◆ **Aangeleverde tekst**:
Robert schreef:Zonderling, heb je de resultaten van je studie opgeschreven? (digitaal) zou je me die toe kunnen sturen? Ik ben erg geinteresseerd!
Robert, ik heb helaas nauwelijks tijd gehad (en eigenlijk nog niet).
Ik heb zelf geen studie op schrift, helaas.
Aanbevolen literatuur:
1. The Greek New Testament According to the Majority Text (editie Hodges/Farstad) met de uitgebreide introductie en de gedegen studie over de tekstuele overlevering van Johannes 7:53-8:11 en de Openbaring van Johannes.
2. Een boekje van dr. J. van Bruggen: "De tekst van het Nieuwe Testament" (rede in 1975), uitgave 1976. (Helaas is dr. Van Bruggen later een ander spoor ingeslagen.)
(In dit boekje is ook het antwoord te vinden op één van de vragen van Filologus mbt de betrouwbaarheid van oude handschriften t.o.v. de nieuwere.)
Daarnaast zijn er verschillende praktijkcasussen. Bijvoorbeeld is enkele jaren geleden een papyrus-snippertje gevonden waarin als getal van het beest (Openb. 13) staat 616 in plaats van 666. Nu was de lezing 616 allang bekend. Irenaeus (die de apostel Johannes nog gekend heeft) maakt ca 150 reeds melding dat sommige handschriften 616 hebben, maar dat de betere handschriften hier 666 hebben hetgeen Irenaeus dan ook voor de juiste lezing hield. Het pas gevonden papyrus-snippertje krijgt in de ogen van vele 'geleerden' echter zoveel waarde, dat plotseling de lezing 616 door velen veel waarschijnlijker wordt geacht. Dat is echter nonsens want van zo'n tekst zijn meen ik minder dan vijf tekstgetuigen van vóór het jaar 400 bewaard gebleven. Daarentegen kende Irenaeus en andere kerkvaders al eeuwen vóór die tijd tekstgetuigen met het getal 666. De wetenschappelijke wereld is daarom hier onwetenschappelijk bezig door zóveel gewicht te hechten aan oud papyrus-snippertje zonder nieuwe informatie, terwijl vaststaat (op grond van Irenaeus) dat andere papyri reeds in het jaar 150 het getal 666 hadden. Dat gebeurt niet alleen in dit geval, maar ook in heel veel andere gevallen.

◆ **Eisen opdracht**:
Neem uit de tekst over de overlevering van het Nieuwe Testament letterlijk het gedeelte over dat begint met "2. Een boekje" en doorloopt tot en met "ander spoor ingeslagen.)".

◆ **Overzicht gegevens**:
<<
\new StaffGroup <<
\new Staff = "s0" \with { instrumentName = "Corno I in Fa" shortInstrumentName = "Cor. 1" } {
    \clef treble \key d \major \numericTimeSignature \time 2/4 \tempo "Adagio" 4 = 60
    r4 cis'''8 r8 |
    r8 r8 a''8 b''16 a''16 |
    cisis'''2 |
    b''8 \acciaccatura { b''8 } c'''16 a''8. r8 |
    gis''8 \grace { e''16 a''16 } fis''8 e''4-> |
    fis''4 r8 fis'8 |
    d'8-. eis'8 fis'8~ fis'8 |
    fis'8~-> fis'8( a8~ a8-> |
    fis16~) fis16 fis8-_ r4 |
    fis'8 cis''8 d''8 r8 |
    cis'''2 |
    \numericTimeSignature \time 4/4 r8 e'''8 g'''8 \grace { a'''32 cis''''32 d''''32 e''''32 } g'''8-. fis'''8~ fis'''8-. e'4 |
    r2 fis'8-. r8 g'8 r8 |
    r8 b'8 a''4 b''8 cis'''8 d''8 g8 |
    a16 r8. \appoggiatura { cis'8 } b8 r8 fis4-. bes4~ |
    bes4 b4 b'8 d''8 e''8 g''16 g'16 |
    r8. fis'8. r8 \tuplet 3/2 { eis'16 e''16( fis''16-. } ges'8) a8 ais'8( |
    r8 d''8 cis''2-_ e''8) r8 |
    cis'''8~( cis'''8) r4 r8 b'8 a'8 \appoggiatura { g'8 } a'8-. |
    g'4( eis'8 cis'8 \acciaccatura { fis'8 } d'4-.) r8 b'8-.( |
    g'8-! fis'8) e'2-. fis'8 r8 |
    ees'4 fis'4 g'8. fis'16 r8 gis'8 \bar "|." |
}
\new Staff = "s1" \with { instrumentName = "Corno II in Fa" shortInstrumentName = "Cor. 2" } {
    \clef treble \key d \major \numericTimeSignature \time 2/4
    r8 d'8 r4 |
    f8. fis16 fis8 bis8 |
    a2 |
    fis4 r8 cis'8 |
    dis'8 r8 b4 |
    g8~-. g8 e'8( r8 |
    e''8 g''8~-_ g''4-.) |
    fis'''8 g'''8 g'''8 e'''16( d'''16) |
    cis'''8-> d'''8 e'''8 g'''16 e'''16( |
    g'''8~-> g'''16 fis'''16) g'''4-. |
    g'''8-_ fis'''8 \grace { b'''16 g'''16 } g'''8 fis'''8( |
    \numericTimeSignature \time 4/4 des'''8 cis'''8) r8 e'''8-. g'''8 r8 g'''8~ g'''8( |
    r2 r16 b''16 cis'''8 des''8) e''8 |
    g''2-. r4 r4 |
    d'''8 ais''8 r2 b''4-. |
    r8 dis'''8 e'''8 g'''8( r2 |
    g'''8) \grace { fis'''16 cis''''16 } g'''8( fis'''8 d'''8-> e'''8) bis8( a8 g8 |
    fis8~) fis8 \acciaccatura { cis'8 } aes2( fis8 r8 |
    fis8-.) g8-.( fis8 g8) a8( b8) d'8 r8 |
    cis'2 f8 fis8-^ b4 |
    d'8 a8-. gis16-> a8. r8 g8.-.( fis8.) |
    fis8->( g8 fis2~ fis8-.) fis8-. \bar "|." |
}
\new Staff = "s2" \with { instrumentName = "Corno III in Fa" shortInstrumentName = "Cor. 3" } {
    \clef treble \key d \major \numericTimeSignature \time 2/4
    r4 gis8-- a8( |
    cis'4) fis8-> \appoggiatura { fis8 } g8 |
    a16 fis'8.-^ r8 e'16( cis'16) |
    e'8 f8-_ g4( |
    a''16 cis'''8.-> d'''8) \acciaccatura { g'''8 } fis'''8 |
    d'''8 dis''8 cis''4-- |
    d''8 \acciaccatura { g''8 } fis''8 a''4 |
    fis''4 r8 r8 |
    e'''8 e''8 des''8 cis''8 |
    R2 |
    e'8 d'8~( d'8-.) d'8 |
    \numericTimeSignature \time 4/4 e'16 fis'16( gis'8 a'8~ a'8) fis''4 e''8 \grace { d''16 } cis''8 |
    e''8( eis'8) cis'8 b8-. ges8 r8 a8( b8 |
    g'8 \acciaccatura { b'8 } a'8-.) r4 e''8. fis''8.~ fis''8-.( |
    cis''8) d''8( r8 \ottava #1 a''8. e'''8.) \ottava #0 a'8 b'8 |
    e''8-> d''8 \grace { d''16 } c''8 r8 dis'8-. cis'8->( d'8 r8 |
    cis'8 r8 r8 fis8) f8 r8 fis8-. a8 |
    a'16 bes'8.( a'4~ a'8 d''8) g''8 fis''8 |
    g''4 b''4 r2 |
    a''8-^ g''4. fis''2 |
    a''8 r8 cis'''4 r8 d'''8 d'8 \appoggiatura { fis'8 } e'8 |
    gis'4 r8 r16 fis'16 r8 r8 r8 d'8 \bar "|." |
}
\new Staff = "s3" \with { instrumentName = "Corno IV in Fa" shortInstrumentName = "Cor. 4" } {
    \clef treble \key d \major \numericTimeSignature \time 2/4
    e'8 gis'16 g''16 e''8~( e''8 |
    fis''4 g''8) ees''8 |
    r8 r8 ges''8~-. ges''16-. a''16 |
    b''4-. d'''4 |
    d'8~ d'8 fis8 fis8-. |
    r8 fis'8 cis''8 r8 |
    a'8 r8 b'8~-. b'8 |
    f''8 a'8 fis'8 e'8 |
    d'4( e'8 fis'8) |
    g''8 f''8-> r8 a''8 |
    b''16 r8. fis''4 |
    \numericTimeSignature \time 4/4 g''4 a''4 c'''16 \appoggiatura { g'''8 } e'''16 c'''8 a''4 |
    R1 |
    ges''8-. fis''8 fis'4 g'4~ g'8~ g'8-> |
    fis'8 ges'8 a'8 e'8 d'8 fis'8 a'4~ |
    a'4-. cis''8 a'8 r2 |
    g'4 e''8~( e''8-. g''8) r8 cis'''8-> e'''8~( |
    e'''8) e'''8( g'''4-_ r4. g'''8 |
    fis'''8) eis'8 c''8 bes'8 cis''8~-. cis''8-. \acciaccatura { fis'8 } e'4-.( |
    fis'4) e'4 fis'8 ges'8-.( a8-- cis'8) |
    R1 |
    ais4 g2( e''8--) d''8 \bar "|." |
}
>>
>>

* * *

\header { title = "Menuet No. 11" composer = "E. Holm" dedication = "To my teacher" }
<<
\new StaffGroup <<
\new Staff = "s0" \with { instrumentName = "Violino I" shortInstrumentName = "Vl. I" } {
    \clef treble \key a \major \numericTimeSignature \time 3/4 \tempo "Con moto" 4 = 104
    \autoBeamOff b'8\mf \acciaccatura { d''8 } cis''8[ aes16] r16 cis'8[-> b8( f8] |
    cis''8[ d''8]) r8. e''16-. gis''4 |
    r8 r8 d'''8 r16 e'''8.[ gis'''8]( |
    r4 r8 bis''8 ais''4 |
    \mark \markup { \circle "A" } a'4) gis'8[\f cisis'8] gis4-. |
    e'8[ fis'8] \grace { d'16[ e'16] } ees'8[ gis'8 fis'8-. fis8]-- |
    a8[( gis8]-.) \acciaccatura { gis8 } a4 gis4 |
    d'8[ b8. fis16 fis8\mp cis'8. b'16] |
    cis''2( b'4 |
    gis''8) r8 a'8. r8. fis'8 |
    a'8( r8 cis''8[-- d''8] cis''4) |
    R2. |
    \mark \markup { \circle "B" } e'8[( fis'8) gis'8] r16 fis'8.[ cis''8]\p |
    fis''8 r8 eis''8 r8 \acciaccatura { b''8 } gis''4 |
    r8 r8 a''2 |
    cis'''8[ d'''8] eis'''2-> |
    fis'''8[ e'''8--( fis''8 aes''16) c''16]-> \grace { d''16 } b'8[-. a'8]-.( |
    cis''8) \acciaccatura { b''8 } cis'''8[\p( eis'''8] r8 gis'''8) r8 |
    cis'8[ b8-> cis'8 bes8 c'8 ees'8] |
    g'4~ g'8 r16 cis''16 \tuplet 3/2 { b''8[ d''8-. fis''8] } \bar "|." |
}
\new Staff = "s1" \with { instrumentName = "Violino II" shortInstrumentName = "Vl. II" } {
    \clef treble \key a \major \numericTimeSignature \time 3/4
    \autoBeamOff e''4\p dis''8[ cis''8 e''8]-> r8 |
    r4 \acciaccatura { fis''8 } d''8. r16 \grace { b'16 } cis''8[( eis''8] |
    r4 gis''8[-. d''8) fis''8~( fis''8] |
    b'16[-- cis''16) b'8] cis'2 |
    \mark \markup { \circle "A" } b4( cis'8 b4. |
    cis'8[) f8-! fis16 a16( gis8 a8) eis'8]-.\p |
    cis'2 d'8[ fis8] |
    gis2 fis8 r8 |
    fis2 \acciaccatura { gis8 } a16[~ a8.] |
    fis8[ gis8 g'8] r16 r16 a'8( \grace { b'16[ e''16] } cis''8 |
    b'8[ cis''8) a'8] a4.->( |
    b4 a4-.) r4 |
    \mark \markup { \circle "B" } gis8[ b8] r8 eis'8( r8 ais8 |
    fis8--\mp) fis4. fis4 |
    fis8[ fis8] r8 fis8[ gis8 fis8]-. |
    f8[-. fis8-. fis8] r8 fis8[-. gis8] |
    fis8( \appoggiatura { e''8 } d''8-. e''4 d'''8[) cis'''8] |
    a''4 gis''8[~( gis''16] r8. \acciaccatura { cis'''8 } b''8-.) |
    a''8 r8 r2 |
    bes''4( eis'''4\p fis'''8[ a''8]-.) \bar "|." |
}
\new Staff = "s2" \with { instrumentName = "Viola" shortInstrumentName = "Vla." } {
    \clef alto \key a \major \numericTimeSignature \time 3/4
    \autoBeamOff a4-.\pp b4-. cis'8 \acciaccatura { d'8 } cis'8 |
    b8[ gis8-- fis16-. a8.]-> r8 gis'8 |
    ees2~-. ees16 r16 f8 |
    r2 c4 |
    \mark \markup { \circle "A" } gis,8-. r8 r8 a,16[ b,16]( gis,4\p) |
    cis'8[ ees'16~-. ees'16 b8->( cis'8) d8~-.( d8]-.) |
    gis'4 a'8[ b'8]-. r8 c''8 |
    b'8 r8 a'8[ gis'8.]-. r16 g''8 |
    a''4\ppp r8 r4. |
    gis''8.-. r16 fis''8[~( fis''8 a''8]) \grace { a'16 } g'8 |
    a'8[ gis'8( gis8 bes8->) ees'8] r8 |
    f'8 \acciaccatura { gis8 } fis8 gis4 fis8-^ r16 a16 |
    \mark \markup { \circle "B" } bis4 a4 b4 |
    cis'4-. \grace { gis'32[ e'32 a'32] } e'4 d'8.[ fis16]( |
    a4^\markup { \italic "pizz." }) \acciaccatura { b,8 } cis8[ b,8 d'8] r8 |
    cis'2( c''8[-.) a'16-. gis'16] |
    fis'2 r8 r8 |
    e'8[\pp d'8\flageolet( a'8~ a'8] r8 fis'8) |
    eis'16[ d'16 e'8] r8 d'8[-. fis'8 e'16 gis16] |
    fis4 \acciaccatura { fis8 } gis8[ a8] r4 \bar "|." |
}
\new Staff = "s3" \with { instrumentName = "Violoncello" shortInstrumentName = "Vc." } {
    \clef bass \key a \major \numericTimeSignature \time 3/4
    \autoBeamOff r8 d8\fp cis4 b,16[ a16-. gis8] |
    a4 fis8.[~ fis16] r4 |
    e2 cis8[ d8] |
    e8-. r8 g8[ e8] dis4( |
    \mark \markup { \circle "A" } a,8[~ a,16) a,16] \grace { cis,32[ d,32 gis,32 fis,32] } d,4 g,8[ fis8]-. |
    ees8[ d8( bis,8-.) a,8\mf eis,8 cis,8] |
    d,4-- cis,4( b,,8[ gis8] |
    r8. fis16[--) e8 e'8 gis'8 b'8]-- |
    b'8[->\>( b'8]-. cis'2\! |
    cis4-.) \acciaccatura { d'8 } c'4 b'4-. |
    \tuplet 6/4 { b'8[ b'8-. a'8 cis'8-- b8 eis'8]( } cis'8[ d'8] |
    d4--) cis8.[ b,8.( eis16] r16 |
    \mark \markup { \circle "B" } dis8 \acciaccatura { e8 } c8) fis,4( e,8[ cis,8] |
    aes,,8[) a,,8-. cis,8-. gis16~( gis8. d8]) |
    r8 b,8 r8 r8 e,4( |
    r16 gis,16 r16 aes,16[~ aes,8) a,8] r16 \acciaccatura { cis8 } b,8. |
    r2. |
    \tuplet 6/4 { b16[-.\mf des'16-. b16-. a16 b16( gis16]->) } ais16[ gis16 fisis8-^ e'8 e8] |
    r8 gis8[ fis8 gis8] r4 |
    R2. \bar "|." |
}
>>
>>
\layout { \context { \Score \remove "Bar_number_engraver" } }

...

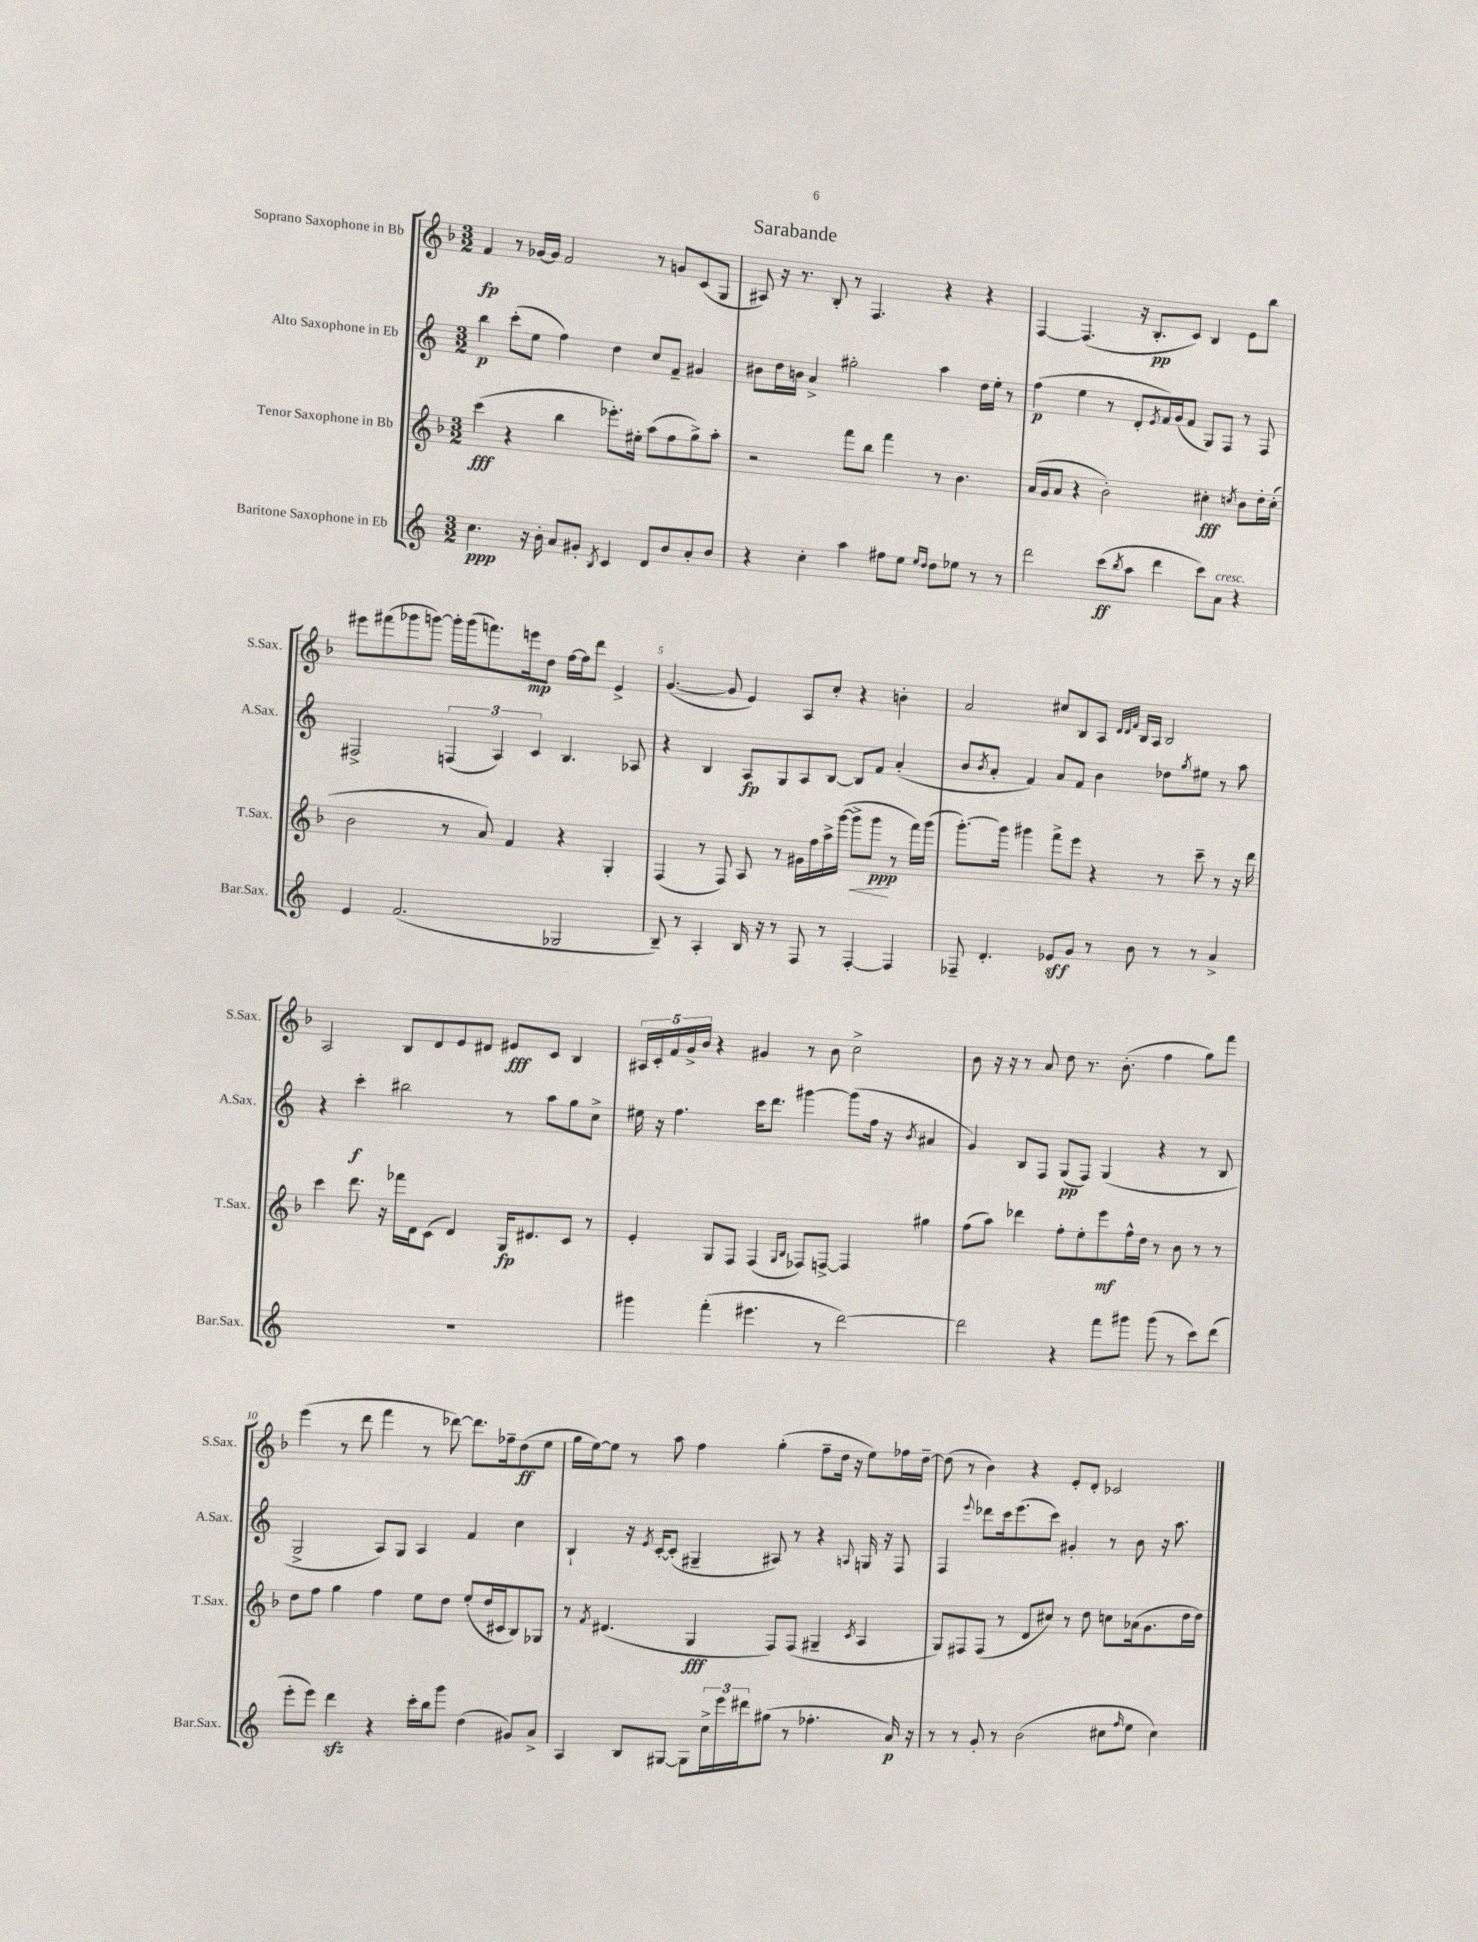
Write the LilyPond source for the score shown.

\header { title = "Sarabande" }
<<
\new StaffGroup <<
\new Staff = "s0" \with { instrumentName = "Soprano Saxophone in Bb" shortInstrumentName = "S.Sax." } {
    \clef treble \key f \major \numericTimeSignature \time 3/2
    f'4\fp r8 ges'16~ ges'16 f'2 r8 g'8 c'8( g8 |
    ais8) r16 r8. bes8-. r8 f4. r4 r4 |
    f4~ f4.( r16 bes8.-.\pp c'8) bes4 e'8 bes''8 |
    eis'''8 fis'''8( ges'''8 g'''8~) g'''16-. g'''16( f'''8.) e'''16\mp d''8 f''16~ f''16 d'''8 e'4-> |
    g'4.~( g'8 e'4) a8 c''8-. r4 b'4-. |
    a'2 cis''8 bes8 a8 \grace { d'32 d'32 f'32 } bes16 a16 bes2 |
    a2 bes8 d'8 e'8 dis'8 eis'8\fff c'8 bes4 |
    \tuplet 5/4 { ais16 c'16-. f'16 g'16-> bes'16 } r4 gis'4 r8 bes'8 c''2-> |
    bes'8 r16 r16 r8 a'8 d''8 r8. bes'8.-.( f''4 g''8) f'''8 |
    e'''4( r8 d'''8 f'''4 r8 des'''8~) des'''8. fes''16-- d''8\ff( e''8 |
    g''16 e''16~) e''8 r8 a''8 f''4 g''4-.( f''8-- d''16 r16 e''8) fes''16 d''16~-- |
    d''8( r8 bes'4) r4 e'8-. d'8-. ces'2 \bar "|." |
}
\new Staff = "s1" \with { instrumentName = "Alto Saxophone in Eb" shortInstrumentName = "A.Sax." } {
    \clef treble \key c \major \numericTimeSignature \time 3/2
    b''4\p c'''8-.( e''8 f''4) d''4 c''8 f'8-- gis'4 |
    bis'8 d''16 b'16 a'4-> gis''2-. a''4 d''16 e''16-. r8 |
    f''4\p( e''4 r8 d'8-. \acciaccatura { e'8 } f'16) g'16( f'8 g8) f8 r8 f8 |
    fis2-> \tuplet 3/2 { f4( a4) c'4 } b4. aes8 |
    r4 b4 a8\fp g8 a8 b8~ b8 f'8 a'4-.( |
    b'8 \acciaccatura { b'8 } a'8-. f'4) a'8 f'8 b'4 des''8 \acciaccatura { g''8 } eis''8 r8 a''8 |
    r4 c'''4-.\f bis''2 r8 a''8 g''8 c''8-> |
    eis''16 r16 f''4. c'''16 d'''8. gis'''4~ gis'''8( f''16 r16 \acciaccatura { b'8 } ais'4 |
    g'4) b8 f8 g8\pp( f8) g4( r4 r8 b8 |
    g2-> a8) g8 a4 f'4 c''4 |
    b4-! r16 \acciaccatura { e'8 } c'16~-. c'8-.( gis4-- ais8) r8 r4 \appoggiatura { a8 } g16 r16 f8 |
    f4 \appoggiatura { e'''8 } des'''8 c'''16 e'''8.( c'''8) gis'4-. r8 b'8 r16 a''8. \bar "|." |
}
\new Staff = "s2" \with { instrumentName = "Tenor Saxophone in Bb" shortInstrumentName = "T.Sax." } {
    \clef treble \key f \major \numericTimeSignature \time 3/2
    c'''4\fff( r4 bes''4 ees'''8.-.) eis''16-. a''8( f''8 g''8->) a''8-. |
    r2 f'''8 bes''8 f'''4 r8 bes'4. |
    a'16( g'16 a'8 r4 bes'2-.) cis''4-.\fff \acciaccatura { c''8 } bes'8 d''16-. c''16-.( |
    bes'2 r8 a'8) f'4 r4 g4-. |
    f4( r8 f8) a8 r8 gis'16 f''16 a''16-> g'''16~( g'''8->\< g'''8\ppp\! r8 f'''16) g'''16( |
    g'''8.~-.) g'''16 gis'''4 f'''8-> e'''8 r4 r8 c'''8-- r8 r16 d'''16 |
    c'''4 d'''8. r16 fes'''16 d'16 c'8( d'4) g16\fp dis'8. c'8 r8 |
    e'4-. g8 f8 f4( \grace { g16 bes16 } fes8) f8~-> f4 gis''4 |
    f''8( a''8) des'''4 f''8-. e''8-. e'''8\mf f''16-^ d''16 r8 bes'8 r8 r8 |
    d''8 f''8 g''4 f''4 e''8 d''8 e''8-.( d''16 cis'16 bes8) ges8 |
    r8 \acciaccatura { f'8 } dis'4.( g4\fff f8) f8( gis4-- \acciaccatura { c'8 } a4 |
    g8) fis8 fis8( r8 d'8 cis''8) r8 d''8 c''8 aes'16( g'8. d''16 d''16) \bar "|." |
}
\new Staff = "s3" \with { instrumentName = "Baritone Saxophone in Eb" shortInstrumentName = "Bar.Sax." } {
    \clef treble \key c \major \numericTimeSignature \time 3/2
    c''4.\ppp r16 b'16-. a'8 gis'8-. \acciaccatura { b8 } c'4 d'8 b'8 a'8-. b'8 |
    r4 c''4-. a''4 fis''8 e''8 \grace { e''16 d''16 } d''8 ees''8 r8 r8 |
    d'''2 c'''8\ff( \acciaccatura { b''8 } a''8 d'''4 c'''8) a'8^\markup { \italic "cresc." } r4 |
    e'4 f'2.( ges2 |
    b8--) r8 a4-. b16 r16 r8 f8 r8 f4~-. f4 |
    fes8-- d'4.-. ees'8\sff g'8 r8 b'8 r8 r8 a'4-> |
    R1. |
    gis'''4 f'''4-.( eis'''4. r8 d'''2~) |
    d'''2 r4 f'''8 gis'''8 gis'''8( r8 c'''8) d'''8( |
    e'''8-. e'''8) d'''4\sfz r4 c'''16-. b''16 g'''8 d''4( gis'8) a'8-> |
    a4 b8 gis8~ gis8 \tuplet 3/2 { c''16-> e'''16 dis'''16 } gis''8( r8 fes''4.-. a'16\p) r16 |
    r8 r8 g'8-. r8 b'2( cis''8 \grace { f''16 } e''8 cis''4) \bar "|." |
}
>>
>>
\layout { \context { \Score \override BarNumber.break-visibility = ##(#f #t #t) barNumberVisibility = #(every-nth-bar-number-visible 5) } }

◆ **Volledig antwoord**:
2. Een boekje van dr. J. van Bruggen: "De tekst van het Nieuwe Testament" (rede in 1975), uitgave 1976. (Helaas is dr. Van Bruggen later een ander spoor ingeslagen.)